Party Hopping

borden_egg_nog.jpgA couple of weeks ago I complained to Bryna that we never get invited to any Christmas parties. The next day we literally got four invitations in the mail, all for the same weekend. Which merely proves the axiom, “Be careful what you wish for.” So, we spent this weekend “holiday party” hopping. This is the old people equivalent of clubbing. The invitations were from a variety of constituencies: one was a family party, one was a new friend’s annual holiday party, one was hosted by parishioners, and one was held by the parents of one of Zack’s friends. A good time was had by all.

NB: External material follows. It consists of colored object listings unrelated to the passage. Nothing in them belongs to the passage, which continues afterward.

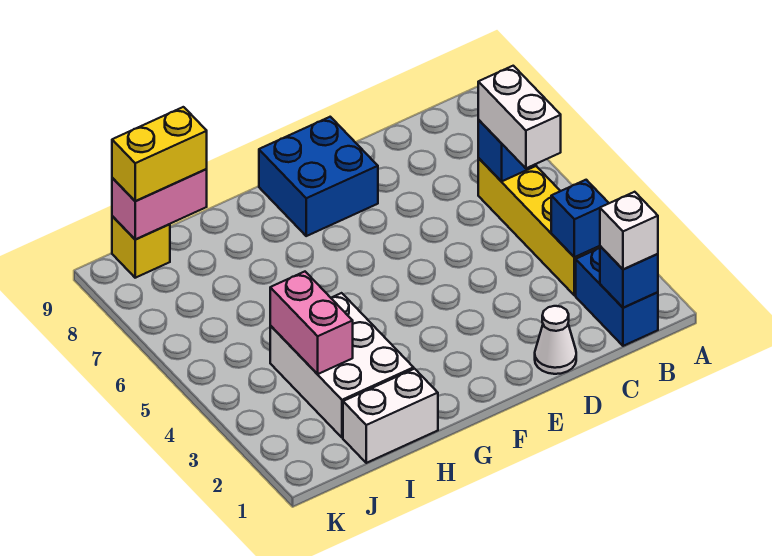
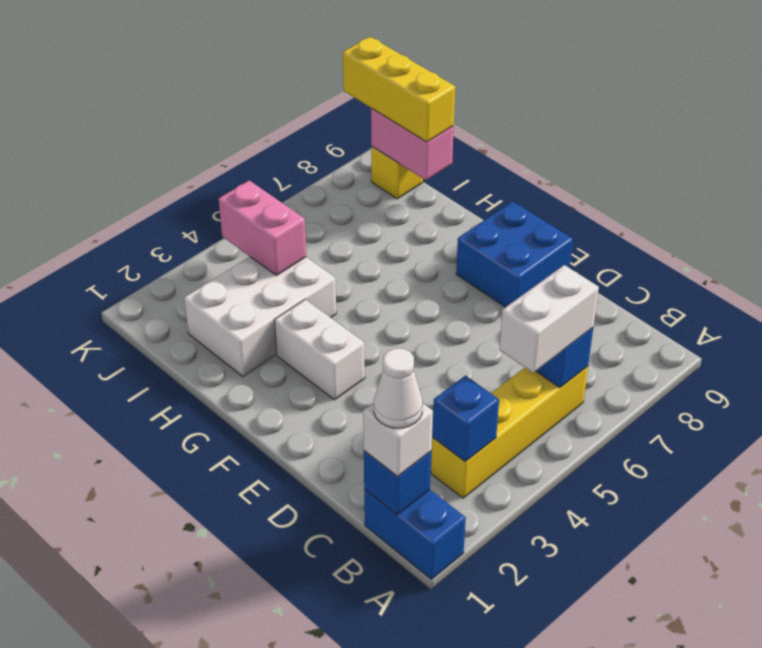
blue 1x2 brick [576,248,658,346] -> blue 1x2 brick turned to [364,489,466,579]
white 1x1 cone [535,306,576,374] -> white 1x1 cone moved to [374,348,423,428]
white 1x2 brick [343,369,438,463] -> white 1x2 brick moved to [274,299,365,400]
pink 1x2 brick [270,272,353,374] -> pink 1x2 brick turned to [219,180,306,276]
yellow 1x2 brick [112,107,207,201] -> yellow 1x3 brick [343,37,455,142]

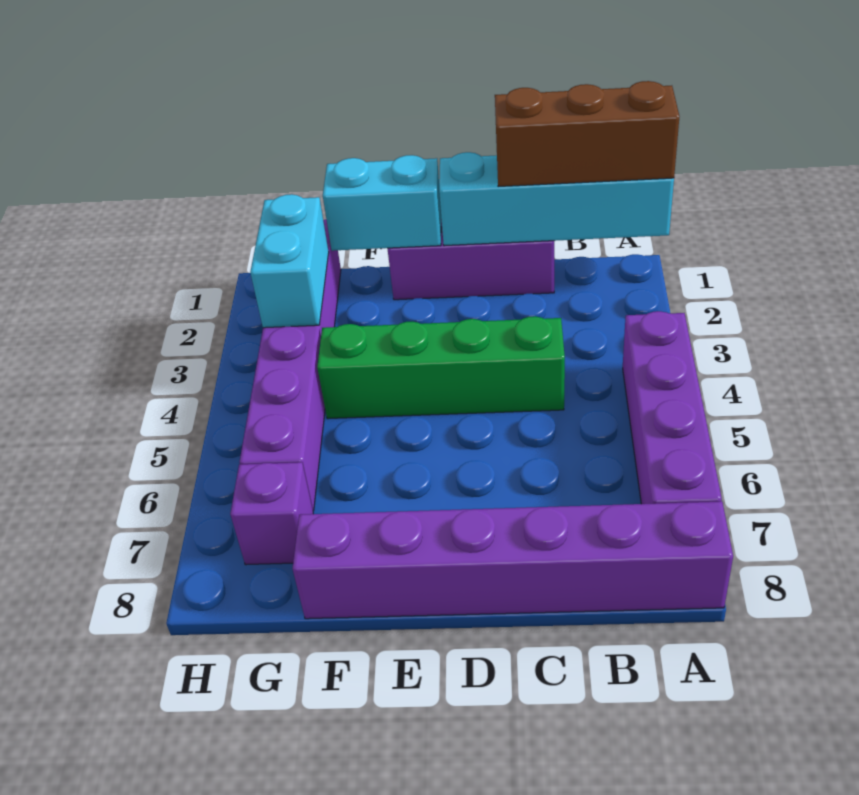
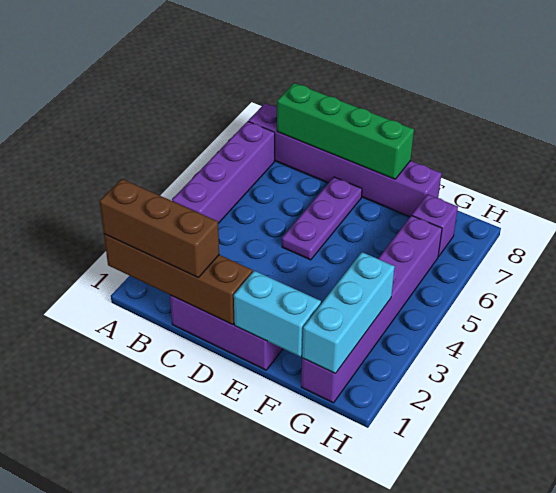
cyan 1x4 brick [439,152,674,246] -> brown 1x4 brick [104,234,253,325]
green 1x4 brick [317,316,565,419] -> green 1x4 brick moved to [277,83,414,179]
none -> purple 1x3 plate [282,177,362,260]
cyan 1x2 brick [250,194,329,328] -> cyan 1x3 brick [302,252,395,373]

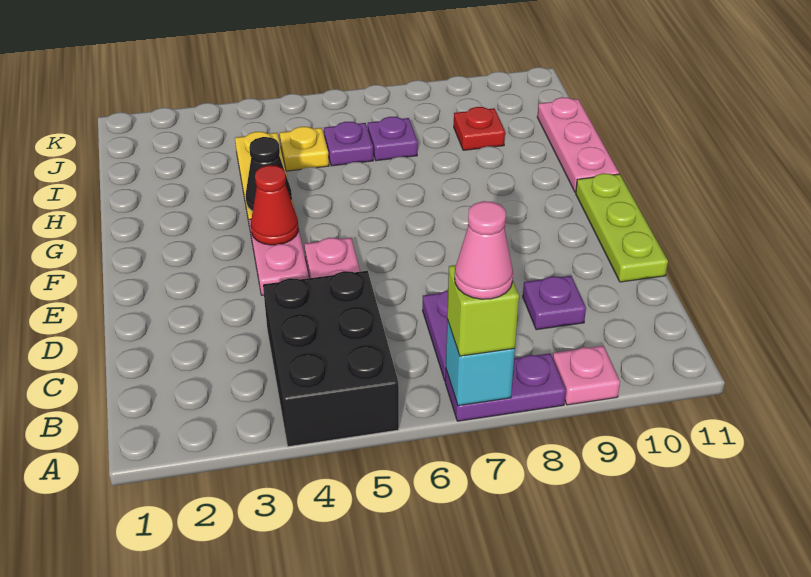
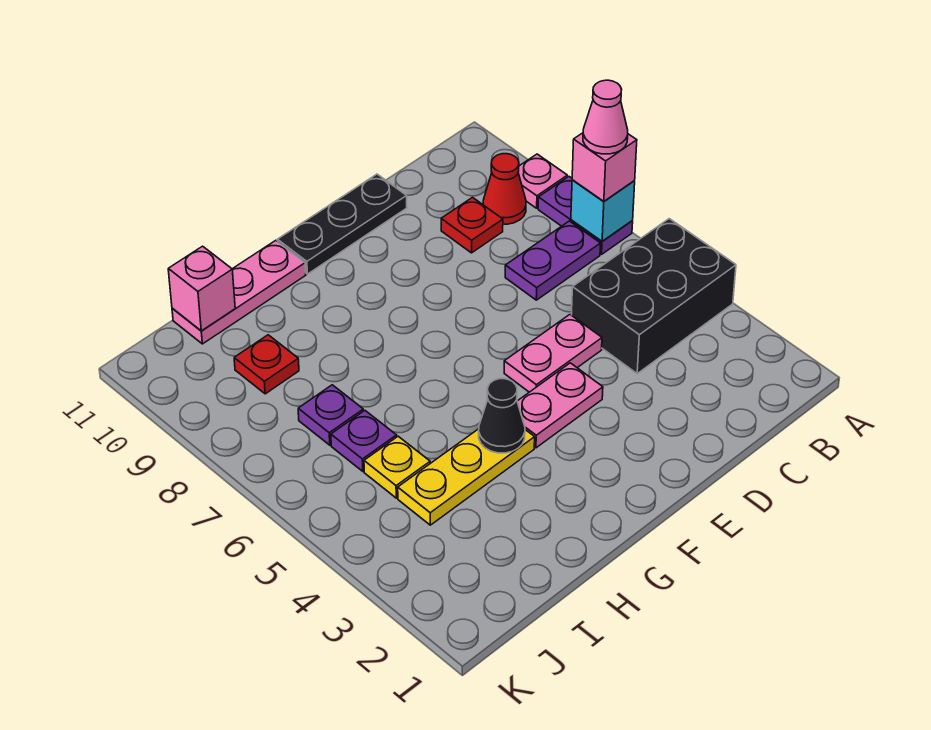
lime 1x1 brick [447,265,519,356] -> pink 1x1 brick [572,133,637,201]
purple 1x1 plate [523,276,586,330] -> red 1x1 plate [441,198,503,253]
lime 1x3 plate [576,173,668,282] -> black 1x3 plate [277,174,407,274]
red 1x1 cone [251,165,298,245] -> red 1x1 cone moved to [483,154,526,224]
none -> pink 1x1 brick [168,246,235,331]

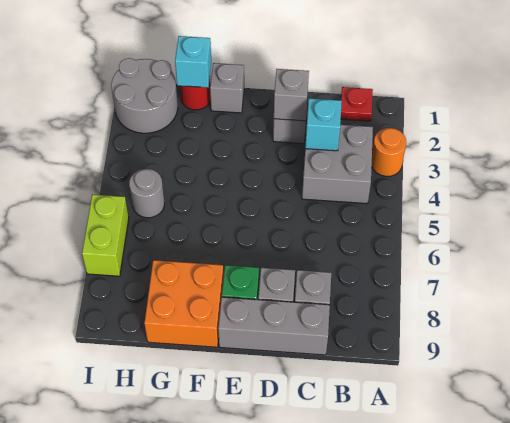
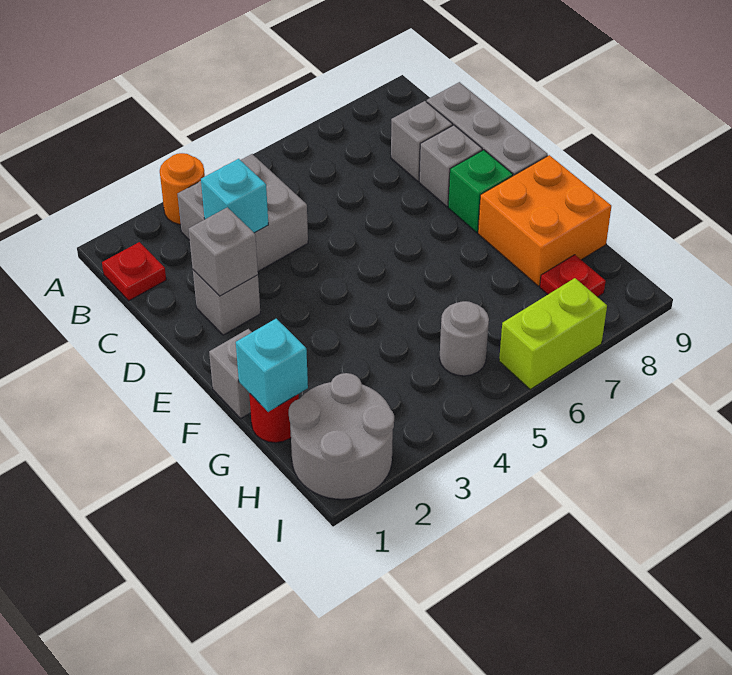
none -> red 1x1 plate [540,255,606,297]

My biggest struggle at these things is what to say when people wish me “Merry Christmas.” I know it’s all done in the spirit of the season but my inner liturgical Nazi says “It’s not Christmas! It’s still Advent!” There are 12 days of Christmas and we don’t hit the first one until the 25th. So instead of just saying, “And Merry Christmas to you, too,” I say something passive agressive like “Yup, it’s almost Christmas” or “It won’t be long.” Maybe that’s why I rarely get invited back the following year…

It’s always interesting when people find out what I do for a living. I usually don’t bring it up unless asked because it’s often a conversation killer. While it doesn’t faze most people, you can see other playing back the preceding dialogue in their minds to make sure they didn’t curse or say something inapropriate. As if I’ve already condemned them to the fifth ring of hell. I’m often tempted to just tell people I’m in “life insurance,” which is true in a sense. Of course that might make them run away as well.  

We don’t have any more parties on our December social calendar. Which is just as well. I’ve got some sermons to crank out.